Using the BOX helper¶
The [BOX] helper is a CLI tool for interacting servers that support the Client to Server ActivityPub protocol and OAuth2 user authorization.
Authorization¶
In order to authorize BOX to an ONI instance you can do it very simple:
# instead of passing the --secret flag, we can use the OAUTH2_SECRET=AnotherSecretPassword env variable
$ box authorize --as https://social.example.com --secret AnotherSecretPassword
5:52PM INF OK
# For a FedBOX instance, where the OAuth2 client needs to exist as an [Application actor](),
# the authorization needs to pass both SECRET and APP
$ export OAUTH2_APP=https://fedbox.example.com/actors/21111111-ffff-cccc-aaaa-eeeeeeeeeeed
$ export OAUTH2_SECRET=AnotherSecretPassword
$ box authorize --as https://fedbox.example.com/actors/00000001-0001-eeef-bbbc-101010101011
2:15PM INF OK
Post a text entry¶
The most basic operation is to post a simple text post.
$ box post --as https://social.example.com --name "First post!" --content "Hello Fediverse!"
5:56PM DBG OK IRI=https://social.example.com/ duration=12.234175ms log=client status="200 OK"
5:56PM INF success id=https://social.example.com/outbox/1755861965567 object=https://social.example.com/outbox/1755861965567/object op=Create
Posting allows for a little bit more convenience over needing to pass the content in a command line flag by allowing you to edit in your preferred $EDITOR.
To take advantage of that, you simply need to keep all content related flags empty.
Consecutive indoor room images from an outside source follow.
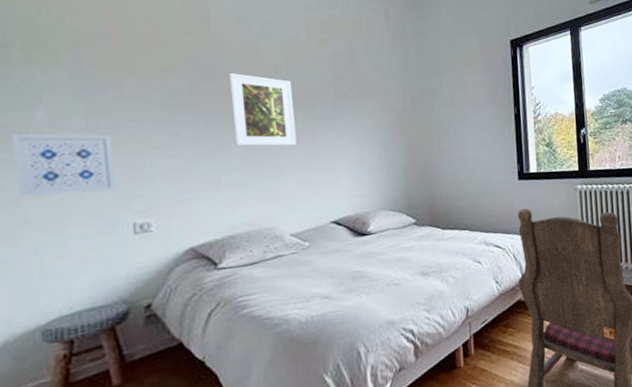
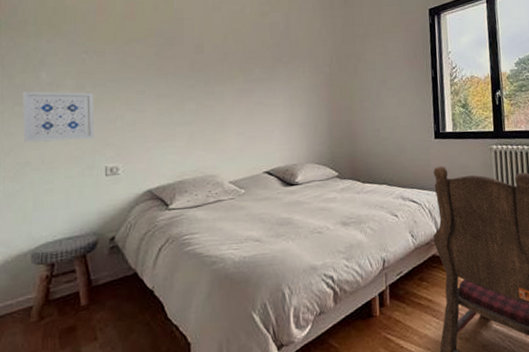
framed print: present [229,73,297,146] -> none [187,41,238,104]

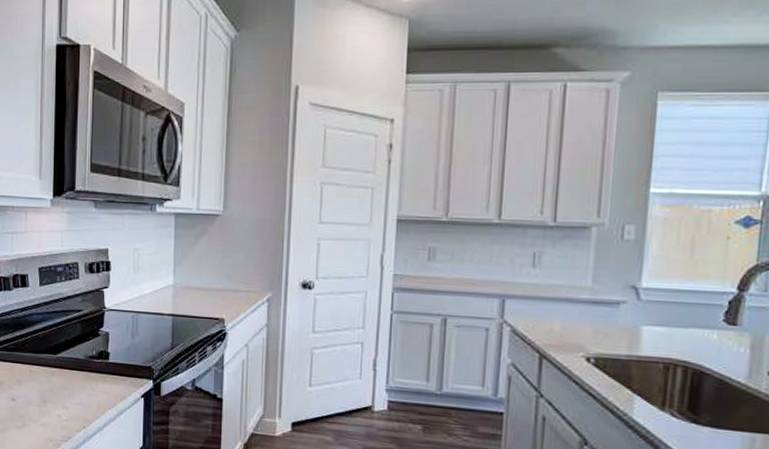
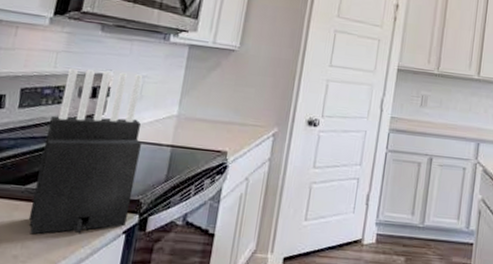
knife block: none [63,245,145,397] -> present [28,68,143,235]

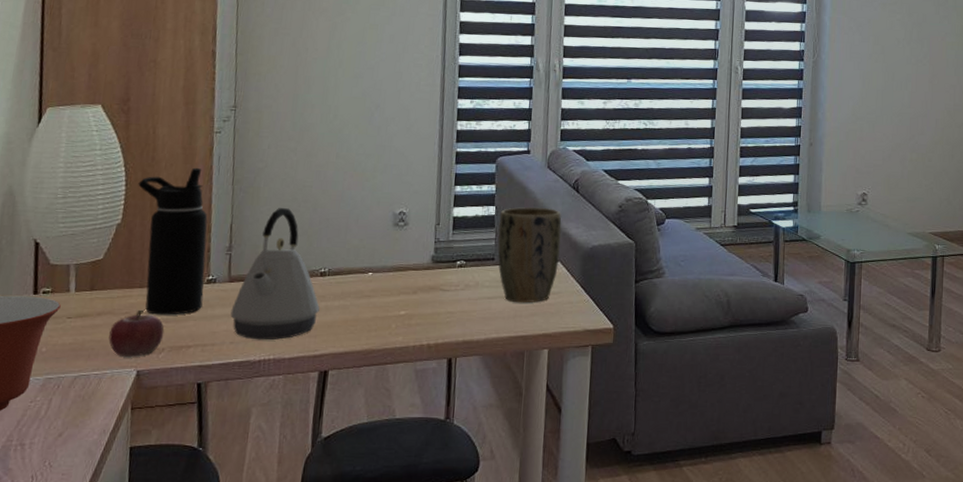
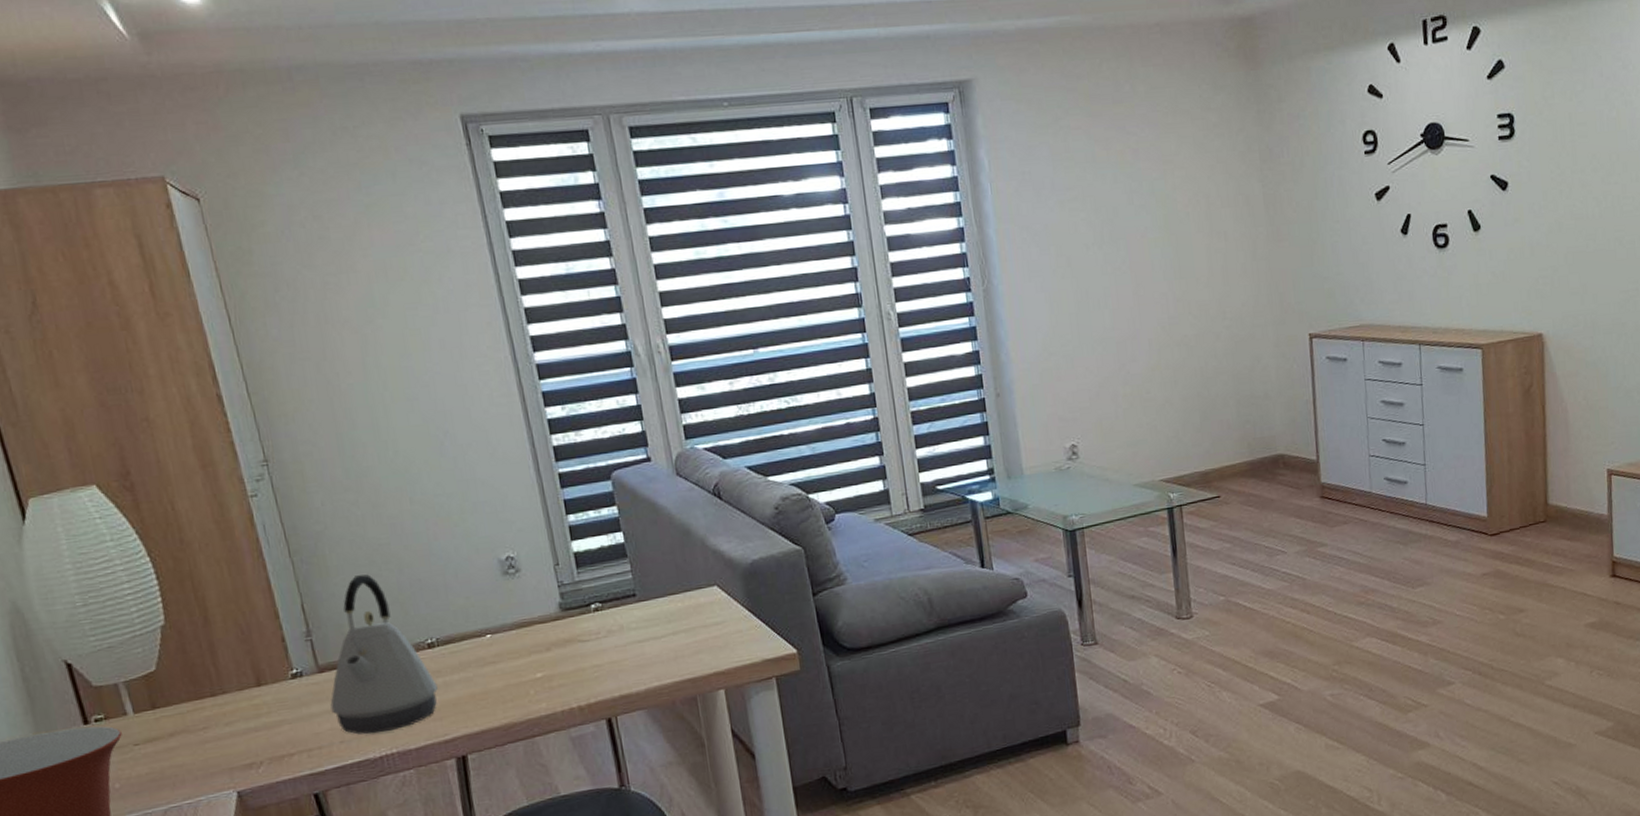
fruit: present [108,309,164,357] -> none [190,721,258,779]
water bottle: present [138,167,208,315] -> none [172,542,294,725]
plant pot: present [497,206,562,303] -> none [630,524,716,642]

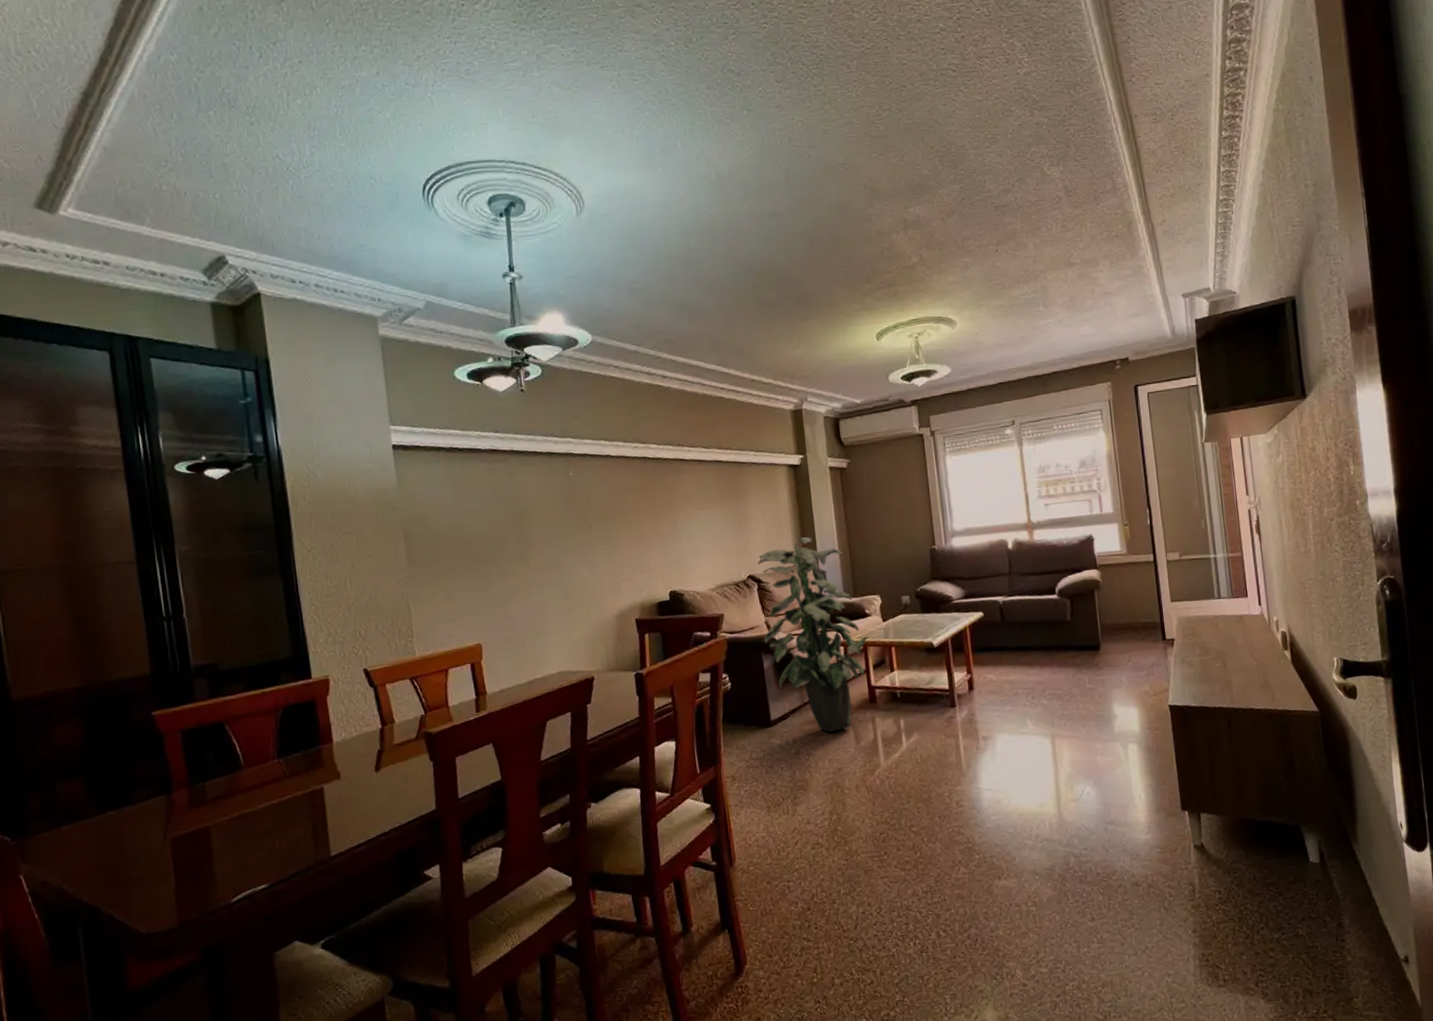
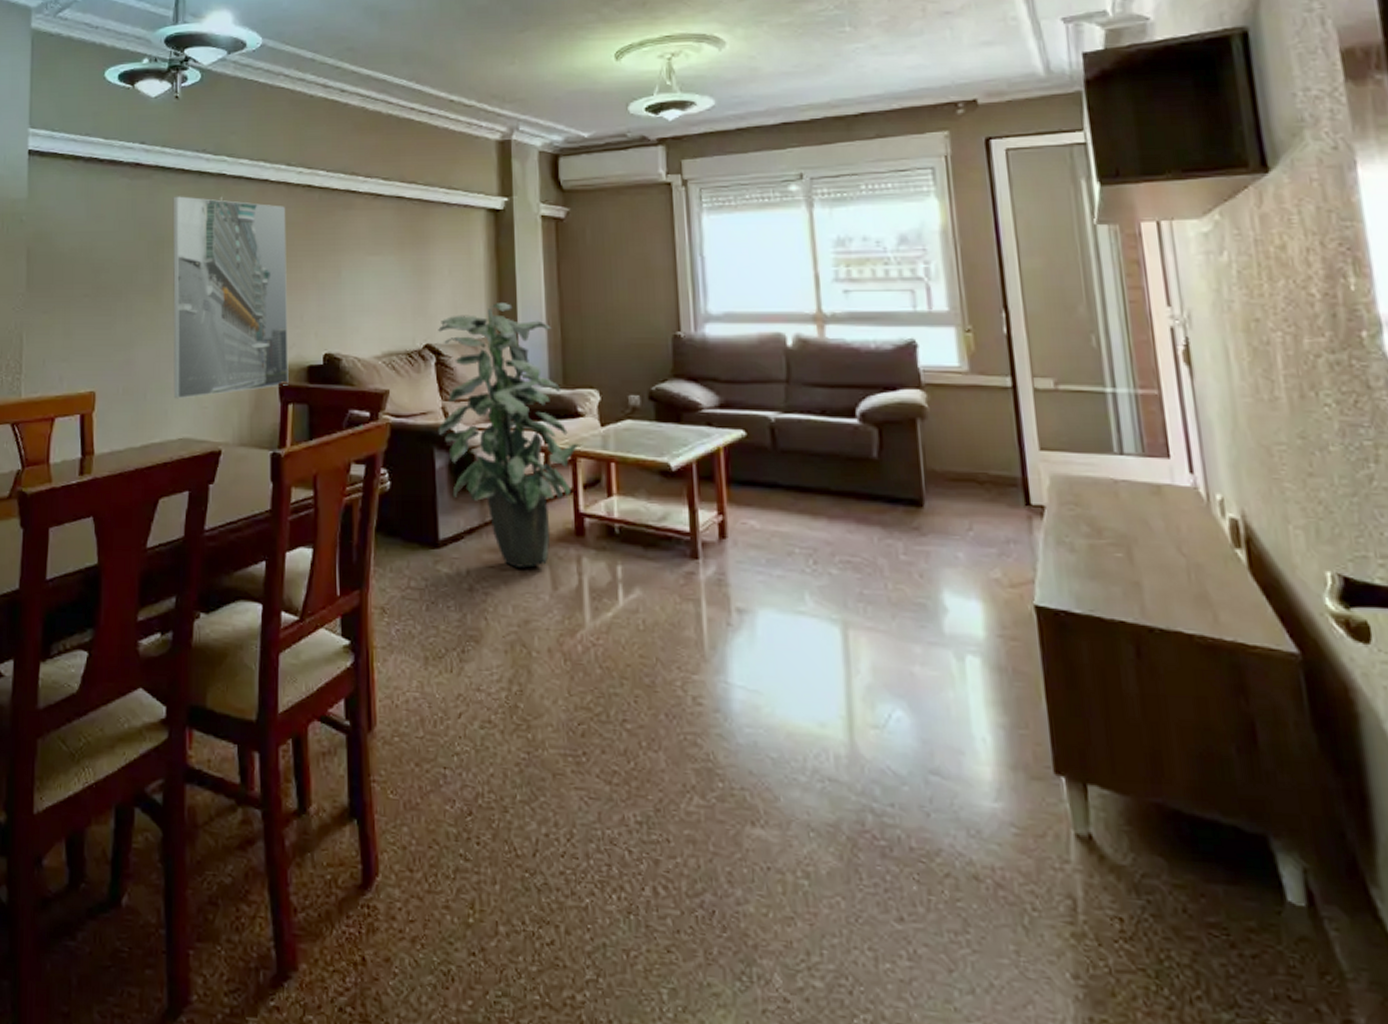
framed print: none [529,474,643,641] -> present [172,196,289,399]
They are --name, --summary and --content.
Upload an image¶
$ box upload --as https://social.example.com --name "First image!" \
--summary "The summary works as 'alt' text for images" --path ./example.png
6:05PM DBG OK IRI=https://social.example.com/ duration=11.044419ms log=client status="200 OK"
6:05PM INF success id=https://social.example.com/outbox/1755864320719 object=https://social.example.com/outbox/1755864320719/object op=Create
If uploading large images, you can use the --optimize flag to generate web-optimized variants for it.
This creates small, medium and large variants of the image and uploads them together. Luckily the ActivityPub Image objects support multiple versions and ONI can render them relatively well taking advantage of that.
Deleting an object¶
Deleting objects can be done with the following command:
$ box delete --as https://social.example.com https://social.example.com/outbox/1755864320719/object
6:09PM DBG OK IRI=https://social.example.com/ duration=7.977597ms log=client status="200 OK"
6:09PM DBG OK IRI=https://social.example.com/outbox/1755864320719/object duration=4.30088ms log=client status="200 OK"
6:09PM INF success id=https://social.example.com/outbox/1755866986821 object=https://social.example.com/outbox/1755864320719/object op=Delete
Undoing an activity¶
Sometimes Deleteing an object is not what you want.
For example if you want to reuse the ID of a deleted object, it’s not possible to do in the current way GoActivityPub works, as the deleted object is now a Tombstone and changing an object’s Type is not possible.
So what you can do is to Undo the activity used to create the object in the first place. Here’s an example for the above:
$ box undo --as https://social.example.com https://social.example.com/outbox/1755864320719
6:29PM DBG OK IRI=https://social.example.com/ duration=8.542569ms log=client status="200 OK"
6:29PM DBG OK IRI=https://social.example.com/outbox/1755864320719 duration=3.451258ms log=client status="200 OK"
6:29PM INF success id=https://social.example.com/outbox/1755872961055 object=https://social.example.com/outbox/1755864320719 op=Undo
Changing the visibility of an ONI collection to non-public¶
Collections in ONI get created as public accesible by default. The objects contained within are still filtered out if they are not public, but the collection itself can be accessed by anyone.
To change that, we need to remove the public namespace https://www.w3.org/ns/activitystreams#Public from the CC recipients list with something else.
When the editor opens you can replace the public namespace IRI with something like the actor’s followers collection, in our example that would be: https://social.example.com/followers.
$ box edit --as https://social.example.com https://social.example.com/inbox --cc
11:25AM DBG OK IRI=https://social.example.com duration=8.856835ms log=client status="200 OK"
11:25AM DBG OK IRI=https://social.example.com duration=2.28738ms log=client status="200 OK"
11:25AM DBG OK IRI=https://social.example.com/inbox duration=2.27656ms log=client status="200 OK"
11:25AM INF success id=https://social.example.com/outbox/1756002242275 object=https://social.example.com/inbox op=Update
Naturally this operation can be effected on any object to change its visibility.